A. O. : Les directions RH sont évidemment responsables de ce patrimoine. Comme il appartient à la fonction marketing de développer les ventes, il leur appartient en propre de constituer ce patrimoine, de l’organiser, de le développer et de gérer sa transmission. Le DRH se doit de le défendre au sein des comités exécutifs. Cela nécessite pour lui d’être précisément au fait du business de l’organisation et de s’appliquer à mettre en cohérence l’efficacité de l’entreprise à court terme et son développement humain au long cours. Pour cela, il doit sans doute contribuer à faire émerger de nouveaux outils d’analyse socio-économiques ou sociologiques, qui permettront de mesurer l’impact des décisions sur le système global de l’unité. Cela passe, par exemple, par la définition et la mesure des compétences critiques, le repérage des signaux faibles au cours du dialogue social, qui sont autant de balises pour anticiper les mutations humaines à moyen et long termes. Plus généralement, on pourrait envisager qu’une analyse historique des mesures prises en termes de recrutement, de formation et d’organisation des équipes soit mise en rapport avec les performances de l’entreprise dans la durée. Si des corrélations apparaissent, l’entreprise verra rapidement quel intérêt elle peut retirer d’une meilleure orchestration du patrimoine humain. Pourquoi ne pas envisager de faire figurer dans le rapport social, à côté des indicateurs chiffrés sur la formation, le recrutement, le tutorat, etc., une analyse qualitative de la gestion spécifique du patrimoine humain ? C’est aux DRH d’en promouvoir à la fois le principe et les outils. Cela devrait contribuer à renforcer la reconnaissance réciproque entre les directions générales et la base essentielle au bon fonctionnement des entreprises, aujourd’hui plutôt malmenée par le capitalisme financier dans sa recherche du profit à court terme, avec les conséquences délétères que l’on sait sur le climat social et la motivation des équipes.

PARCOURS

• Alain Oumeddour est directeur de Thales Université et directeur de la gestion des compétences au sein de la DRH du groupe Thales.
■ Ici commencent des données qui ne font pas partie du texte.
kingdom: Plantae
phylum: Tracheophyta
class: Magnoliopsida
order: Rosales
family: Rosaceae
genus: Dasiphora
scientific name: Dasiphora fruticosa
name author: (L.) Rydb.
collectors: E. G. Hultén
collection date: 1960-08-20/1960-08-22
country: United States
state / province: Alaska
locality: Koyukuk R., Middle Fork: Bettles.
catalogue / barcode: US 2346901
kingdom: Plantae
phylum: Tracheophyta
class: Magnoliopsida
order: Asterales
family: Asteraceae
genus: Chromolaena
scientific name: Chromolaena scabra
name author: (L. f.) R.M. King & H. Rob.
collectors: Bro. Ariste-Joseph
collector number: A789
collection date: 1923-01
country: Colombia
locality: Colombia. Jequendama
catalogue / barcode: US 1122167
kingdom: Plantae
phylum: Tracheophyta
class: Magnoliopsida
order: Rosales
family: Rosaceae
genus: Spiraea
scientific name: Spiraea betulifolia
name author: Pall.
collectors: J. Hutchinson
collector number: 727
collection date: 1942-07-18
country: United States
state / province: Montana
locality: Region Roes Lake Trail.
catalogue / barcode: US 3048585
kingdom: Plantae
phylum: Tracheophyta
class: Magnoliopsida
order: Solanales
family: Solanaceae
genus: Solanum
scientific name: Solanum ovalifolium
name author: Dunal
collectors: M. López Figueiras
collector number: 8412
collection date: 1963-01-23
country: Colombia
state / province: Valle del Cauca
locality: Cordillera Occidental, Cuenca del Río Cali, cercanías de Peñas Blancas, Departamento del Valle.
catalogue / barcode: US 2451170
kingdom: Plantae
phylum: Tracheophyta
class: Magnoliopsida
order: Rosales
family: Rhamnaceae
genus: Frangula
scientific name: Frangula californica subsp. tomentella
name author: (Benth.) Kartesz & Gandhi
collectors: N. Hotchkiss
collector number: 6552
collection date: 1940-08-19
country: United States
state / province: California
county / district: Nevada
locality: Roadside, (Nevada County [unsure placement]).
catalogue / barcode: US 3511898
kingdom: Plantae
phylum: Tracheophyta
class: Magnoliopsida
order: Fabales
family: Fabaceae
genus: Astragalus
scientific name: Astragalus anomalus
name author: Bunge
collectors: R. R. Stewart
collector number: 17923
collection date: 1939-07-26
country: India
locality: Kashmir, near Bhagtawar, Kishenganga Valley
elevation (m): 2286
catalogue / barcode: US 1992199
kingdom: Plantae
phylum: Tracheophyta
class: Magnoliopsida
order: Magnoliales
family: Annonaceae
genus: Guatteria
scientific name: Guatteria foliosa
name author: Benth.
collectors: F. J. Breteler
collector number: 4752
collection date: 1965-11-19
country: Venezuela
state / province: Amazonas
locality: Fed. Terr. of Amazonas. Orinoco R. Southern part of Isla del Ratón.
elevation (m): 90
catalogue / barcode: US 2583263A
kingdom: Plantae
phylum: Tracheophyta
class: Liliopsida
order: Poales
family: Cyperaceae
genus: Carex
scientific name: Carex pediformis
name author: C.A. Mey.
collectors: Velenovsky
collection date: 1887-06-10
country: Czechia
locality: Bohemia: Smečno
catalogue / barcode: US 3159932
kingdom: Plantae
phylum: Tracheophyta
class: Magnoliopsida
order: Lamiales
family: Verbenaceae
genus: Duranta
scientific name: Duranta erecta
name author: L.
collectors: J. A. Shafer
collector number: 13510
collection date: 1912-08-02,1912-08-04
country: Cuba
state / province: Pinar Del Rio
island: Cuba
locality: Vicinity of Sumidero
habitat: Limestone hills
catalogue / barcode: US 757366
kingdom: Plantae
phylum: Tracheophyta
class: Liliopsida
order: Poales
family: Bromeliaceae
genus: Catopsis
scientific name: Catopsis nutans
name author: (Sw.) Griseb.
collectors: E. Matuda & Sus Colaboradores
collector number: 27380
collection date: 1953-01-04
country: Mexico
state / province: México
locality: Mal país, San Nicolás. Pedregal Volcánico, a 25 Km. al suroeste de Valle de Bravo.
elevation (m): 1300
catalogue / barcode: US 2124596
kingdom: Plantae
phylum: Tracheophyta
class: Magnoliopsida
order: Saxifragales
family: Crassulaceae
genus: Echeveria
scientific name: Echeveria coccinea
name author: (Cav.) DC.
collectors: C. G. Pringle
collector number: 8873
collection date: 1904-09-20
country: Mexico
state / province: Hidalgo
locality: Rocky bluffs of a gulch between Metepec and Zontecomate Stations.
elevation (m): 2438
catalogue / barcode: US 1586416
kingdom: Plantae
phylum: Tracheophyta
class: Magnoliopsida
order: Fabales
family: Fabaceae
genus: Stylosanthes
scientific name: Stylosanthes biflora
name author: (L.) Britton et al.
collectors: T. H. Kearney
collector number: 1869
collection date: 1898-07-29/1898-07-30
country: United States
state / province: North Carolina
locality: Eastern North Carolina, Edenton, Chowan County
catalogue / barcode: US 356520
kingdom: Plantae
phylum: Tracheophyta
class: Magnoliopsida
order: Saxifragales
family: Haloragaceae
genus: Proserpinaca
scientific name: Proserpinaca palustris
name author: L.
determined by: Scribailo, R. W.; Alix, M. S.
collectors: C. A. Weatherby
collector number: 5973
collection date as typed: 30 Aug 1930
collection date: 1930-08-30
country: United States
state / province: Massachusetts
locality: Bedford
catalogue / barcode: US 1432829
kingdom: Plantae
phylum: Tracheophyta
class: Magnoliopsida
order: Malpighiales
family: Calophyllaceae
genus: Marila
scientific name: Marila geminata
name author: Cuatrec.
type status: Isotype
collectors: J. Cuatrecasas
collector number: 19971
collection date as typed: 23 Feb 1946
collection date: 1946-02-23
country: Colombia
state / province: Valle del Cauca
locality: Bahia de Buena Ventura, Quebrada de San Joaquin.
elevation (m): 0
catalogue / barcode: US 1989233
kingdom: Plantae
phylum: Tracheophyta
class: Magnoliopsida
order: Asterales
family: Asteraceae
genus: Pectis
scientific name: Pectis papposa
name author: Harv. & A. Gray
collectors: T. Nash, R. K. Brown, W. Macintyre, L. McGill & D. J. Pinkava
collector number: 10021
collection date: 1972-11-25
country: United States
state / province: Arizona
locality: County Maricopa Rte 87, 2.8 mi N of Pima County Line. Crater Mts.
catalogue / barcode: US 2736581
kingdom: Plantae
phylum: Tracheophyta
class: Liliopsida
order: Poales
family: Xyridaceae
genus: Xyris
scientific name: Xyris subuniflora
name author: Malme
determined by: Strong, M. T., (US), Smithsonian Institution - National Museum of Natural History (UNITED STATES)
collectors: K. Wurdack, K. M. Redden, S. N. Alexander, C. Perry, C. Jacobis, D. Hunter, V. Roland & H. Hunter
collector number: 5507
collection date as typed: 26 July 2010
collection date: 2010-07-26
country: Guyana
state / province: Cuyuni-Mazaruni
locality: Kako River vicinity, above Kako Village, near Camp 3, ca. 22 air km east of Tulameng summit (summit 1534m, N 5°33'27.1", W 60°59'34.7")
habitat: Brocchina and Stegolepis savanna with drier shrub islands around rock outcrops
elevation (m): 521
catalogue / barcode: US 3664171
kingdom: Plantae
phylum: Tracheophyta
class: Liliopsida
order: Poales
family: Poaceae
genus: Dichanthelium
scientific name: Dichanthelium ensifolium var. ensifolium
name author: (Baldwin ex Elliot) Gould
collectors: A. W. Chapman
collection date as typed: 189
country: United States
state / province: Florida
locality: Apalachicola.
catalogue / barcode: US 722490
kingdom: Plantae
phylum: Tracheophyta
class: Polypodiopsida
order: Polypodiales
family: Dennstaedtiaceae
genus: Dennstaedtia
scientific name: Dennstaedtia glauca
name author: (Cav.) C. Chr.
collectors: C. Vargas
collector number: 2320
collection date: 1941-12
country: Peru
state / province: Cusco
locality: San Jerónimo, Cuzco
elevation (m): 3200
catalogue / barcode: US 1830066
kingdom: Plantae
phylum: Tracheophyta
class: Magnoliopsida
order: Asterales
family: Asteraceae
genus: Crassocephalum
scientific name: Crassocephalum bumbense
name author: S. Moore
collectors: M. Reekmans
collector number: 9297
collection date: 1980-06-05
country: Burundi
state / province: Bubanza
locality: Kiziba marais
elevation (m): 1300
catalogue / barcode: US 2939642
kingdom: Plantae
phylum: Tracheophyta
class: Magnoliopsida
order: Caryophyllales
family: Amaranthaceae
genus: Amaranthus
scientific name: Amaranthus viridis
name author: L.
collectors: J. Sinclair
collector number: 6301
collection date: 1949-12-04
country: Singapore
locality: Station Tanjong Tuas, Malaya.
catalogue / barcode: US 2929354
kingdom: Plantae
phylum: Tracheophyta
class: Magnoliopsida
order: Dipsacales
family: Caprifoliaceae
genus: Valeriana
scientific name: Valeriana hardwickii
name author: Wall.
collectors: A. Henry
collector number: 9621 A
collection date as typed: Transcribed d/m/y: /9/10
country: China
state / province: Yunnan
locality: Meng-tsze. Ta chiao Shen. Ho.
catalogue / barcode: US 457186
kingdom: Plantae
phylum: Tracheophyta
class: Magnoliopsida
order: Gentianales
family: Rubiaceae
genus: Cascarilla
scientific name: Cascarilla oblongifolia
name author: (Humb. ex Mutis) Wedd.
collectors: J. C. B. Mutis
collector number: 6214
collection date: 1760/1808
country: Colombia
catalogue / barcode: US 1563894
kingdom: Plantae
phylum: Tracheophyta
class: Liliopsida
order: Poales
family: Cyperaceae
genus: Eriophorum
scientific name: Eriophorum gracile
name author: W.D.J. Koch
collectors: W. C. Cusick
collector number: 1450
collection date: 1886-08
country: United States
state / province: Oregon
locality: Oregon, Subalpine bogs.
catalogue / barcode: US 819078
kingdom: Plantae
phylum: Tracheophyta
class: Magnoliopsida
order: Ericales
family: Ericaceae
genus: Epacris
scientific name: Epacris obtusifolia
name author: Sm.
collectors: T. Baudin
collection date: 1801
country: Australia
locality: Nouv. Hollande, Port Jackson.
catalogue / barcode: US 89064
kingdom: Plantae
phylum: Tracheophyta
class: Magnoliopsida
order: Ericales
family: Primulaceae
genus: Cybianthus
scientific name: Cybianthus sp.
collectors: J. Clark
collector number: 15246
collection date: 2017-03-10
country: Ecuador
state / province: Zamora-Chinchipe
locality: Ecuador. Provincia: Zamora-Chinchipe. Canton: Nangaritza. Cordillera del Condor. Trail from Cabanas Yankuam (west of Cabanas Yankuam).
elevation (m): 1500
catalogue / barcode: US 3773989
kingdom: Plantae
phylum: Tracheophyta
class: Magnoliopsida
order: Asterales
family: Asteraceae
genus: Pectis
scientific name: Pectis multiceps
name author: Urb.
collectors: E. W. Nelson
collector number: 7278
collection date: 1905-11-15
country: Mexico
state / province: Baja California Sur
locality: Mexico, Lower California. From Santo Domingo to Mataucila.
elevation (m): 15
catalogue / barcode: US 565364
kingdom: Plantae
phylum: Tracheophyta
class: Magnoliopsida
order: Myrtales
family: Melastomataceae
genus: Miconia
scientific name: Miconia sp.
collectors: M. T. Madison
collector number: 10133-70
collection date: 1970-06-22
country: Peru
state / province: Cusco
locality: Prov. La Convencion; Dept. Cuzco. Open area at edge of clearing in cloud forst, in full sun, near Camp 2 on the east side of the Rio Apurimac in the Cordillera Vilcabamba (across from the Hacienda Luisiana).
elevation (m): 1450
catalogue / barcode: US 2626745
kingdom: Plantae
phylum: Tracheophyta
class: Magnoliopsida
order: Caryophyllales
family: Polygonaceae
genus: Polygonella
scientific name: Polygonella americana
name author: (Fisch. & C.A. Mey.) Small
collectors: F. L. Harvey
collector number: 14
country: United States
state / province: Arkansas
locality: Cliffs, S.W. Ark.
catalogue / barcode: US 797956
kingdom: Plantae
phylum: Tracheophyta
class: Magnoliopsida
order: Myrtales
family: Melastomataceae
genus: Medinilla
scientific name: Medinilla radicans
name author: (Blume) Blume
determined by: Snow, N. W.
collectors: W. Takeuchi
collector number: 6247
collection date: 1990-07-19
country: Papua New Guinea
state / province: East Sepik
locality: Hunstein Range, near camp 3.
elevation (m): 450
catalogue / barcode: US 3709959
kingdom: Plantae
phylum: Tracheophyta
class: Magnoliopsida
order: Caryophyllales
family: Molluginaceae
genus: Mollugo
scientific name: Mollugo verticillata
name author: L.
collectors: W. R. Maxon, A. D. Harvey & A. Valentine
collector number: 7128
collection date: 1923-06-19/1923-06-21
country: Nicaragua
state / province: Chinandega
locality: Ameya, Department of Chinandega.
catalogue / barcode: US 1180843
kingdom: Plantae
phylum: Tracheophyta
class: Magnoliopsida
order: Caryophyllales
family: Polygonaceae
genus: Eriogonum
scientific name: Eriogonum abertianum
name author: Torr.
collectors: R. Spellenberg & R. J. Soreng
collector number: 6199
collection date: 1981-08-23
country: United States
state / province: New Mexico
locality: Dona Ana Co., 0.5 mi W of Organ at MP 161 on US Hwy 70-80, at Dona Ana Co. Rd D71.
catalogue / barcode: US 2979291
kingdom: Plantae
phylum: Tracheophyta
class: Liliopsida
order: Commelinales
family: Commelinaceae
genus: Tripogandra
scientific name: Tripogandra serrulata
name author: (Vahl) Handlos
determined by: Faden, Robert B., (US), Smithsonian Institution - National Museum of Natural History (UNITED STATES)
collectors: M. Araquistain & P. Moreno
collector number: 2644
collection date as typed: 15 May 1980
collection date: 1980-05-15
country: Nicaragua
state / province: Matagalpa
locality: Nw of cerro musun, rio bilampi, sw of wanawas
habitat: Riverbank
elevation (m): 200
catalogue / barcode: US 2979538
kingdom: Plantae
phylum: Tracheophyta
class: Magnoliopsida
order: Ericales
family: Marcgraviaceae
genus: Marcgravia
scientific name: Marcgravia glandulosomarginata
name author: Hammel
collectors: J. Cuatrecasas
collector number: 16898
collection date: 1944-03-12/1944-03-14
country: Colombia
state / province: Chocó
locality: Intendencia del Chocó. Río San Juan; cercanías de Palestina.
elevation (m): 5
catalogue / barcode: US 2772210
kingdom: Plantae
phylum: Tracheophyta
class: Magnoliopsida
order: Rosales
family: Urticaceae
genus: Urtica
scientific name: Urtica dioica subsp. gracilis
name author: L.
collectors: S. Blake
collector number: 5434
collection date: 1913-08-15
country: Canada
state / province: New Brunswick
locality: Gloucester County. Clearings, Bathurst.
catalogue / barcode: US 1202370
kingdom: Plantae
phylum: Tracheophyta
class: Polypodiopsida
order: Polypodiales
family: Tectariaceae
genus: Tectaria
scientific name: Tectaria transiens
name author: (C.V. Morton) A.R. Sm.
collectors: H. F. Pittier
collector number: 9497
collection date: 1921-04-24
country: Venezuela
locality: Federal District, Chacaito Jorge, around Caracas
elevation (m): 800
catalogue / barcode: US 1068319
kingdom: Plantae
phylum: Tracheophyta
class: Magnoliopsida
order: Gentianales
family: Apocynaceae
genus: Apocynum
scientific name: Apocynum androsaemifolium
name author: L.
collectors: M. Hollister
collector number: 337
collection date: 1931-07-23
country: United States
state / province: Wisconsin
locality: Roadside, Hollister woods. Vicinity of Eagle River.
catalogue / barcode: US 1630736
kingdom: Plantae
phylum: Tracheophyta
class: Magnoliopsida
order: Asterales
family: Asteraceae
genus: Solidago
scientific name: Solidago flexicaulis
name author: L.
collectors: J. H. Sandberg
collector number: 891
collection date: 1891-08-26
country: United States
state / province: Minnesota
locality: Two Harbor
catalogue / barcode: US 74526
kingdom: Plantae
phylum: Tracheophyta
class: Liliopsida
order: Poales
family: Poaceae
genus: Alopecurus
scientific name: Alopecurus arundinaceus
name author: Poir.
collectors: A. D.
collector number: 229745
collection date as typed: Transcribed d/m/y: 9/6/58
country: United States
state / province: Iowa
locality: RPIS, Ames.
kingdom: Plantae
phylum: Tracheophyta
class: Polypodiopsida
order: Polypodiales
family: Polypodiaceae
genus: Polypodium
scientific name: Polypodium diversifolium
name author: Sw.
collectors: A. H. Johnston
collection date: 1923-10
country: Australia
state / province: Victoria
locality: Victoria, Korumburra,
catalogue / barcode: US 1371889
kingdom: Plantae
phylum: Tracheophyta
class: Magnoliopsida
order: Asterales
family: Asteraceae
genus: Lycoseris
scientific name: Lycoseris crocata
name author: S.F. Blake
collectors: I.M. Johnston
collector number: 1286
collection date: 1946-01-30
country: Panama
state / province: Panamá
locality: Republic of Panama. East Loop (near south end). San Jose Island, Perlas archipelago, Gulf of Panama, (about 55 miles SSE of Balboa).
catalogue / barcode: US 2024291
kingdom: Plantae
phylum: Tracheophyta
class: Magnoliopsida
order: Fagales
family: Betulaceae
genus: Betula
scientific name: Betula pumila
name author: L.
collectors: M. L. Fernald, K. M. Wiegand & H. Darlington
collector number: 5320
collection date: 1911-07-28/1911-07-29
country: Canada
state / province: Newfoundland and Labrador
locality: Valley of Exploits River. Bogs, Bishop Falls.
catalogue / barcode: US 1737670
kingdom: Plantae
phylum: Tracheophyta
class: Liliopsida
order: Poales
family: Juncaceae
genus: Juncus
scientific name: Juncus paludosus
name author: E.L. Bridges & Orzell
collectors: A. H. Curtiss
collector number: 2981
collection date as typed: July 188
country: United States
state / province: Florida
• Il est membre fondateur du Cercle européen des DRH pour la responsabilité sociale et membre du conseil scientifique de l’Afpa.

• Il est l’auteur d’un article intitulé “Capital humain européen et compétitivité” dans l’ouvrage collectif Le Modèle social européen (éd. Îlots de résistance, mars 2013).

LECTURES

• L’Homme au cœur de la stratégie, de Jean-Luc Placet et Patrick Rarivoson, Dunod, 2011.

• Human Capital, A Theoretical and Empirical Analysis, Gary Becker, Columbia University Press, 1964.